In this episode, Abby answers questions posed by Nisa, a 9th grade student at Mary Immaculate Girls High School in India including: Is sports very important to go to space? How do I become an Astronaut? Is it necessary to be a pilot to be an astronaut?
Transcription of 3 Factors of Becoming an Astronaut
Hi everyone and welcome to #AskAbby: Homeschool Edition!
This is a new series of AskAbby to provide resources–as well as our ever-so-necessary bad space puns and jokes–to students who are now doing distance learning during the COVID -19 Pandemic!
Each episode will feature questions submitted by students from around the world.
This episode is focused on becoming an astronaut, with questions submitted by Nisa, a 9th grader at the Mary Immaculate Girls High School in India.
First question: How do I become an astronaut?
I get this question a lot. So luckily, I’ve already made a full-length video about it. You can go ahead and watch that video, which is linked down below, to get more information and the steps required.
Spoiler alert: the answer is lots of school. You’ll need a STEM degree, either a Master’s or a PhD, and you’ll probably have to do scientific research that’s related in some way to space exploration as well.
You also have to be really physically healthy. And then you have to apply to your country’s space program once you’re old enough. But don’t worry, if your country doesn’t have a space program, you can apply to NASA, because NASA accepts naturalized U.S. citizens.
Question two: Are sports very important to go to space?
I’d say studying is the most important part of becoming an astronaut, but staying healthy is also important, and sports are a really great, fun way to do that!
Space is really difficult on the human body, and this means that you need to be in tip top physical shape before you go to space. Astronauts generally spend about 2-3 hours a day, 6 days a week, exercising when they’re in space. They do this to fight back against the negative effects that microgravity has on the human body. So, partaking in sports right now can help you both to have a healthy, fit body, and to build up those good, positive exercise habits. I’d say that’ll help you on your way to becoming an astronaut.
Personally I like to dance, hike, climb mountains, play rugby, play soccer, even ride unicycles, to stay physically active and make sure that I’m getting some kind of physical activity every single day.
Now you tell me, how do you stay physically active?
Additionally, sports teach you how to work well with others on a team, which is a really good skill for astronauts to have. No, it’s not just really good. It’s essential.
Question three: Is it necessary to be a pilot to be an astronaut?
No, it isn’t necessary, but it is pretty helpful, and lots of astronauts have experience as pilots.
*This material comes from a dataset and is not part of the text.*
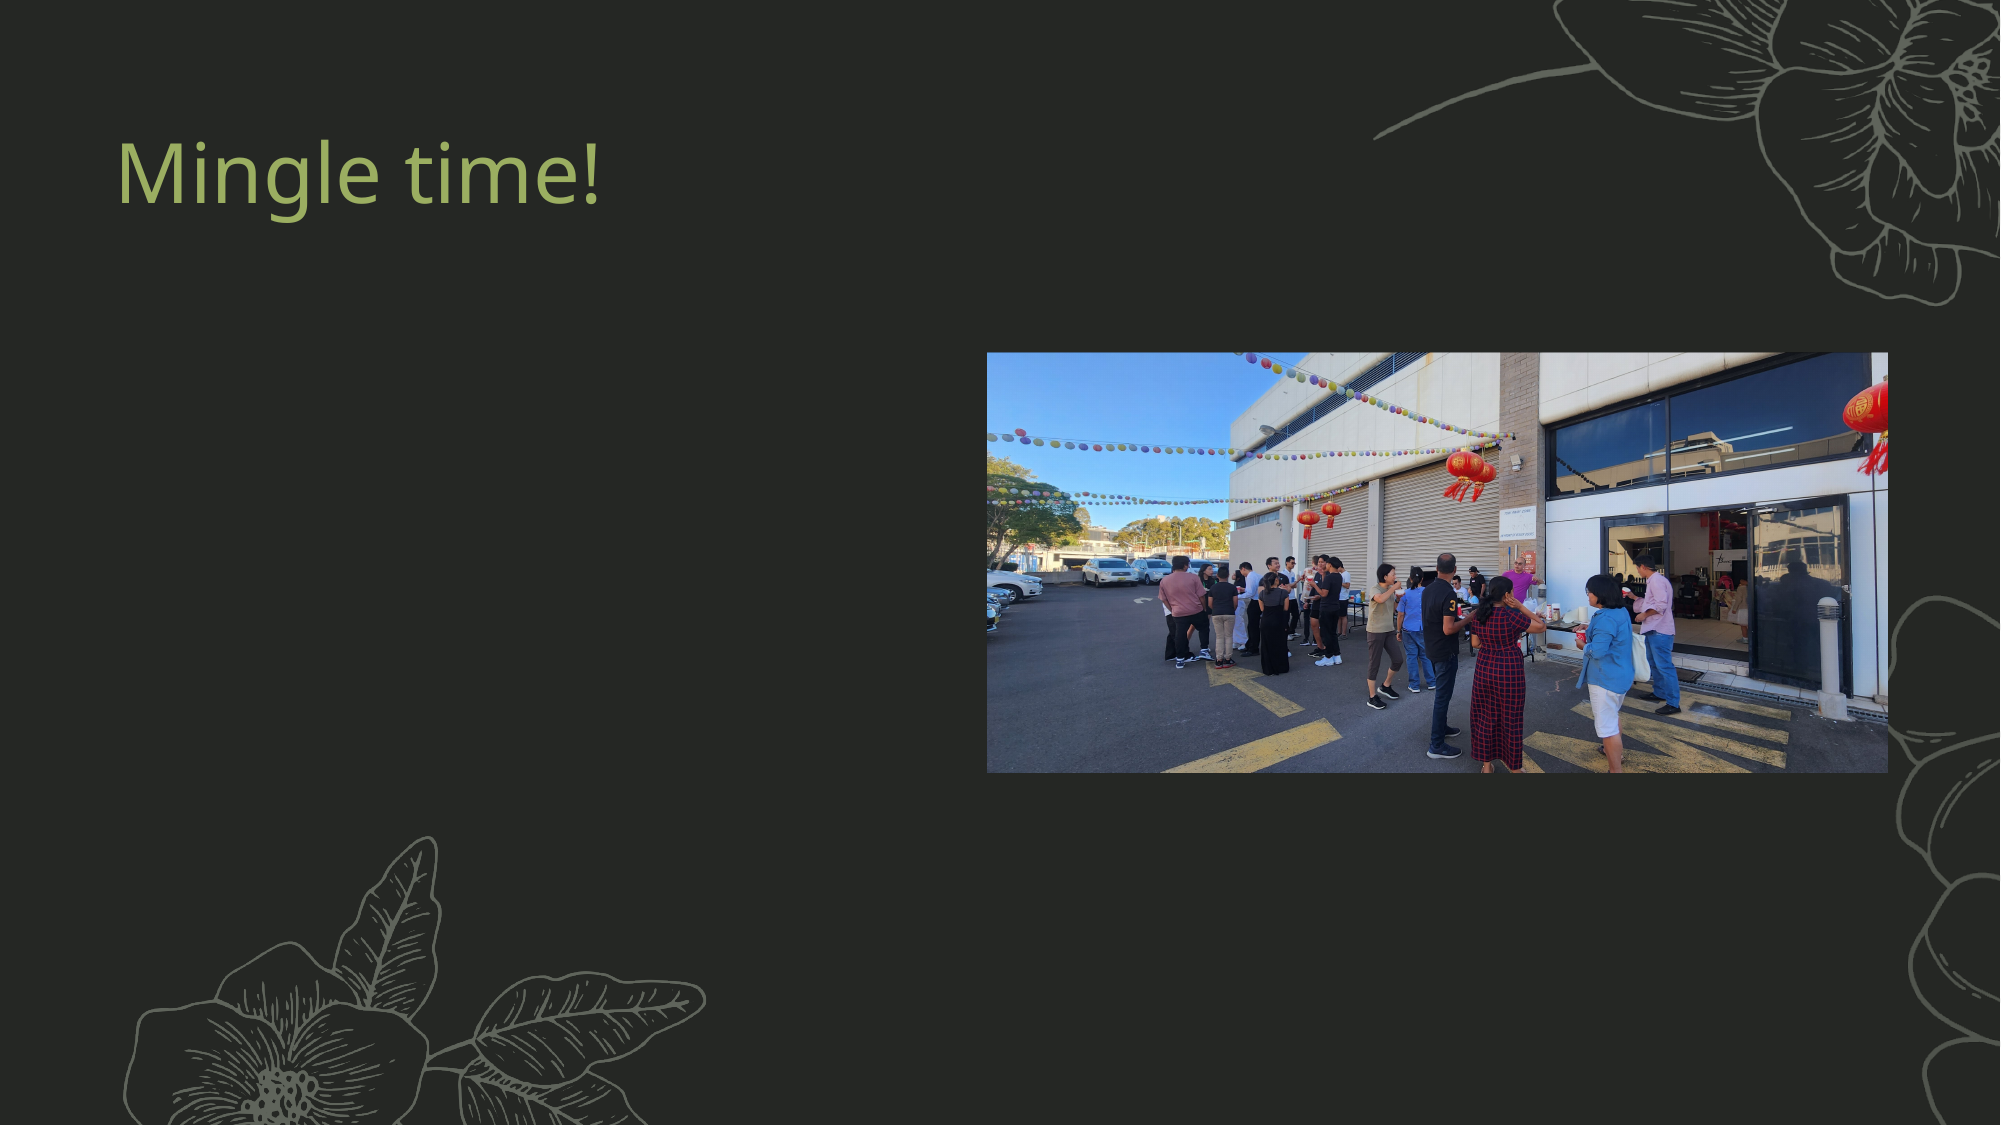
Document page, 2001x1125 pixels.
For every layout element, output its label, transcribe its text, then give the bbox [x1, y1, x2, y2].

picture [987, 0, 2001, 1125]
text_box Mingle time! [99, 112, 900, 228]
picture [98, 811, 731, 1125]
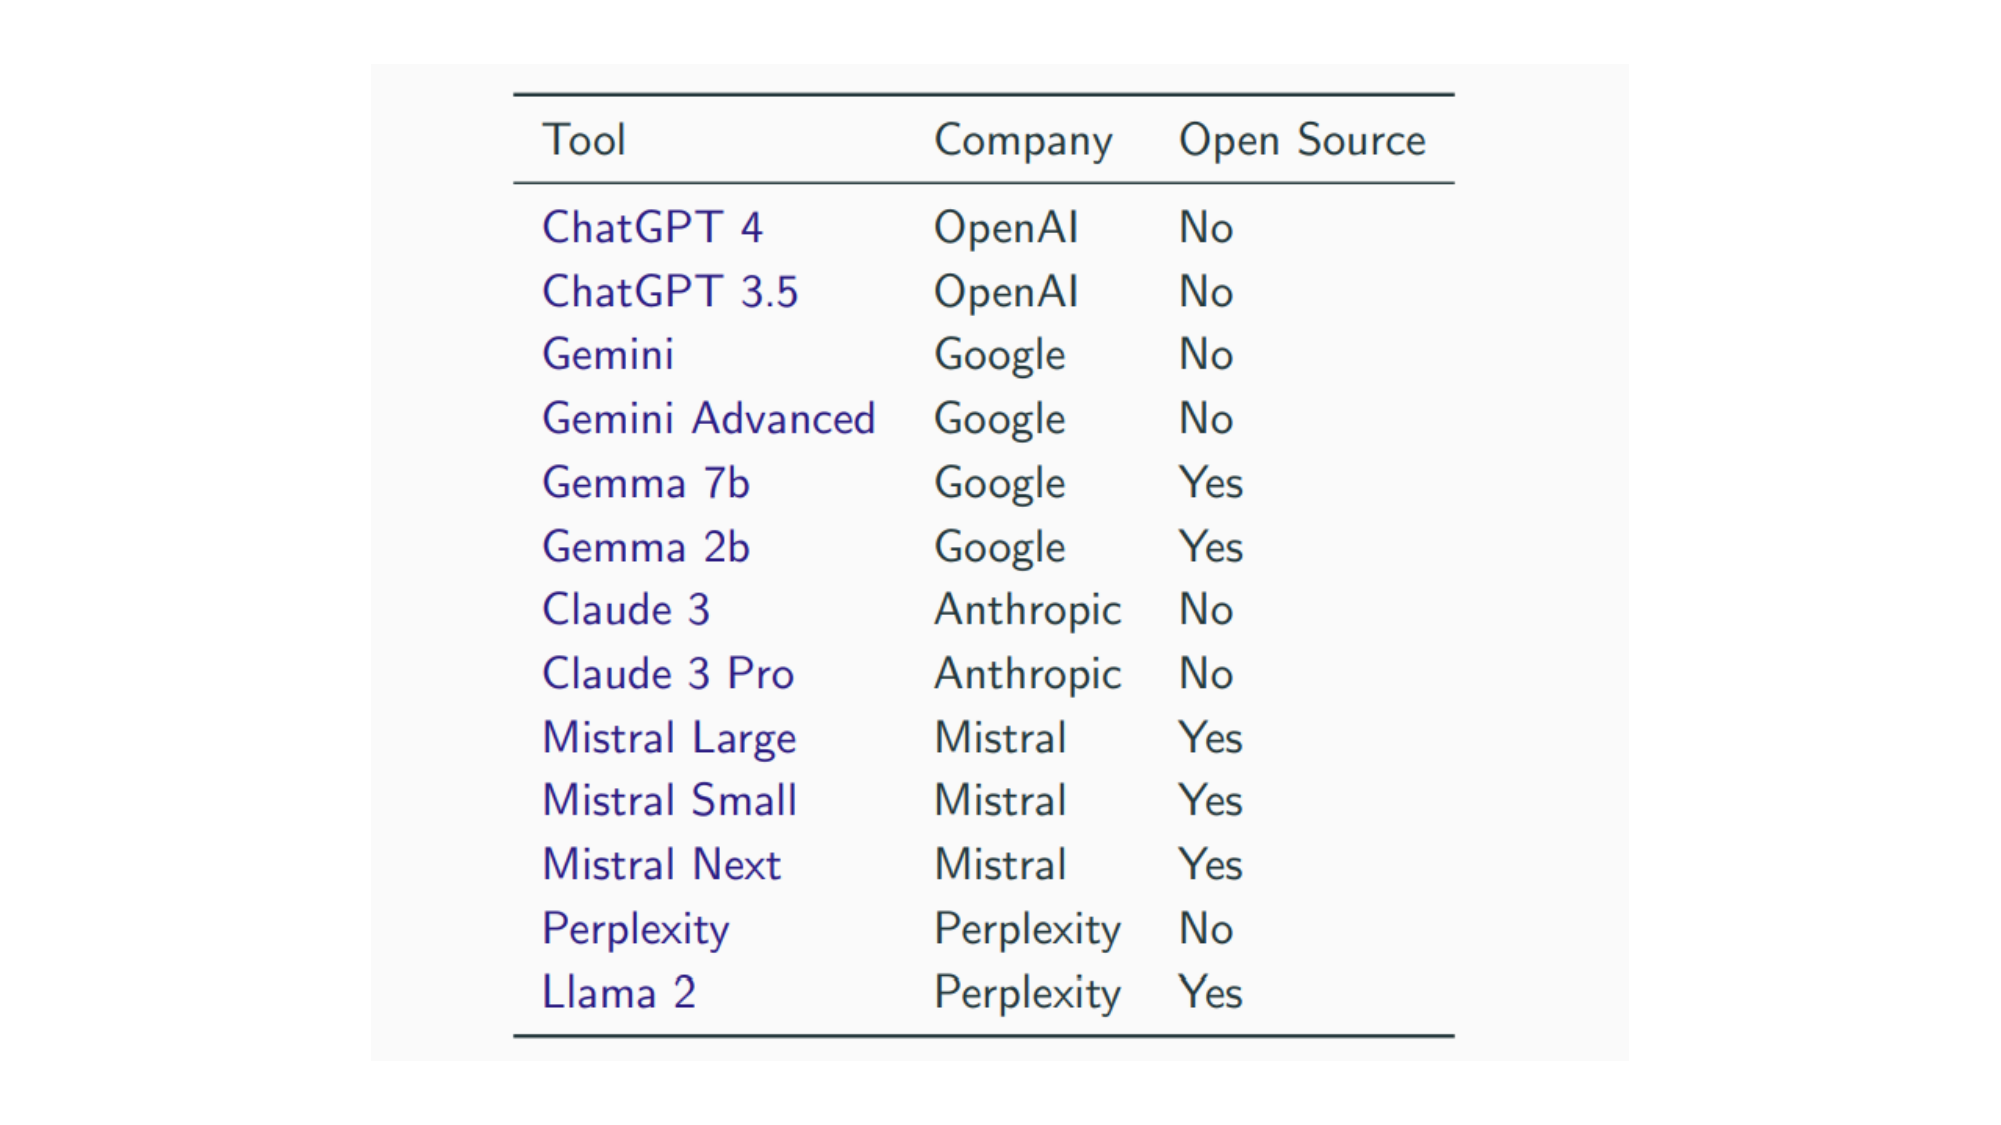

I’m actually the proud owner of a pilot’s license myself! And if you’re interested in getting your pilot’s license, I’ve made a full-length #AskAbby video about the experience, so you can go ahead and watch it at the link down below.
Today we talked about how to become an astronaut, including how education, physical fitness, and becoming a pilot might even play a part.
What I hope you take away is that if you have the dream to become an astronaut, you can work towards that dream right now and right where just by doing your homework or maybe even kicking around a soccer ball.